Written task:
Reproduce every line of text in the records below verbatim, leaving out the pictures.

[Collected data]
——————
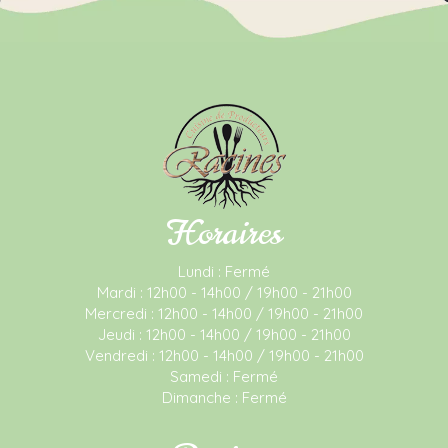
Horaires
Lundi : Fermé
Mardi : 12h00 - 14h00 / 19h00 - 21h00
Mercredi : 12h00 - 14h00 / 19h00 - 21h00
Jeudi : 12h00 - 14h00 / 19h00 - 21h00
Vendredi : 12h00 - 14h00 / 19h00 - 21h00
Samedi : Fermé
Dimanche : Fermé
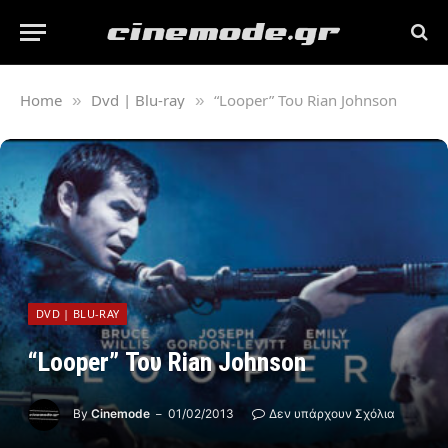
Home
Dvd | Blu-ray
“Looper” Του Rian Johnson
»
»
DVD | BLU-RAY
“Looper” Του Rian Johnson
By
Cinemode
01/02/2013
Δεν υπάρχουν Σχόλια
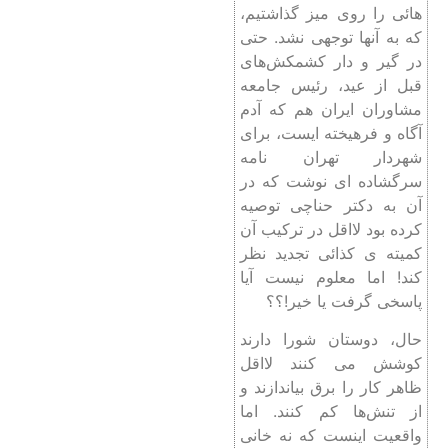
هائی را روی میز گذاشتیم،
که به آنها توجهی نشد. حتی
در گیر و دار کشمکش‌های
قبل از عید، رئیس جامعه
مشاوران ایران هم که آدم
آگاه و فرهیخته ایست، برای
شهردار تهران نامه
سرگشاده ای نوشت که در
آن به دکتر حناچی توصیه
کرده بود لااقل در ترکیب آن
کمیته ی کذائی تجدید نظر
کند! اما معلوم نیست آیا
پاسخی گرفت یا خیر!؟؟
حال، دوستان شورا دارند
کوشش می کنند لااقل
ظاهر کار را برق بیاندازند و
از تنش‌ها کم کنند. اما
واقعیت اینست که نه خانی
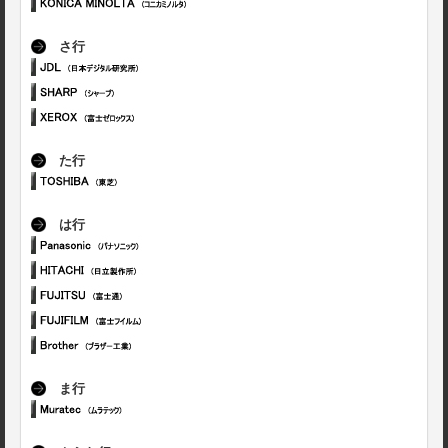
さ行
た行
は行
ま行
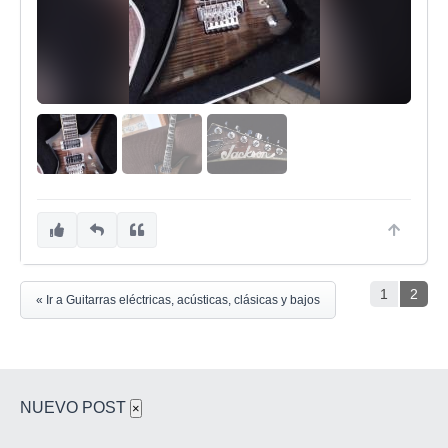
1
2
« Ir a Guitarras eléctricas, acústicas, clásicas y bajos
NUEVO POST
×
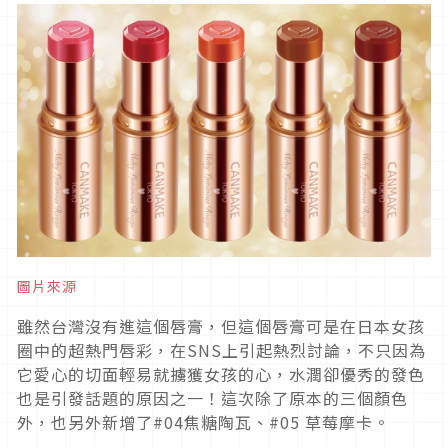
圖片來源
雖然台灣沒有進這個唇膏，但這個唇膏可是在日本女孩
圈中的超熱門唇彩，在SNS上引起熱烈討論，不只因為
它愛心的切面輕易就擄獲女孩的心，水潤卻優秀的發色
也是引發話題的原因之一！這次除了原本的三個顏色
外，也另外新增了#04焦糖陶瓦、#05 草莓摩卡。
——————
Answer to the exercise:
Horaires
Lundi : Fermé
Mardi : 12h00 - 14h00 / 19h00 - 21h00
Mercredi : 12h00 - 14h00 / 19h00 - 21h00
Jeudi : 12h00 - 14h00 / 19h00 - 21h00
Vendredi : 12h00 - 14h00 / 19h00 - 21h00
Samedi : Fermé
Dimanche : Fermé
Home
Dvd | Blu-ray
“Looper” Του Rian Johnson
»
»
DVD | BLU-RAY
“Looper” Του Rian Johnson
By
Cinemode
01/02/2013
Δεν υπάρχουν Σχόλια
هائی را روی میز گذاشتیم،
که به آنها توجهی نشد. حتی
در گیر و دار کشمکش‌های
قبل از عید، رئیس جامعه
مشاوران ایران هم که آدم
آگاه و فرهیخته ایست، برای
شهردار تهران نامه
سرگشاده ای نوشت که در
آن به دکتر حناچی توصیه
کرده بود لااقل در ترکیب آن
کمیته ی کذائی تجدید نظر
کند! اما معلوم نیست آیا
پاسخی گرفت یا خیر!؟؟
حال، دوستان شورا دارند
کوشش می کنند لااقل
ظاهر کار را برق بیاندازند و
از تنش‌ها کم کنند. اما
واقعیت اینست که نه خانی
さ行
た行
は行
ま行
1
2
« Ir a Guitarras eléctricas, acústicas, clásicas y bajos
NUEVO POST
×
圖片來源
雖然台灣沒有進這個唇膏，但這個唇膏可是在日本女孩
圈中的超熱門唇彩，在SNS上引起熱烈討論，不只因為
它愛心的切面輕易就擄獲女孩的心，水潤卻優秀的發色
也是引發話題的原因之一！這次除了原本的三個顏色
外，也另外新增了#04焦糖陶瓦、#05 草莓摩卡。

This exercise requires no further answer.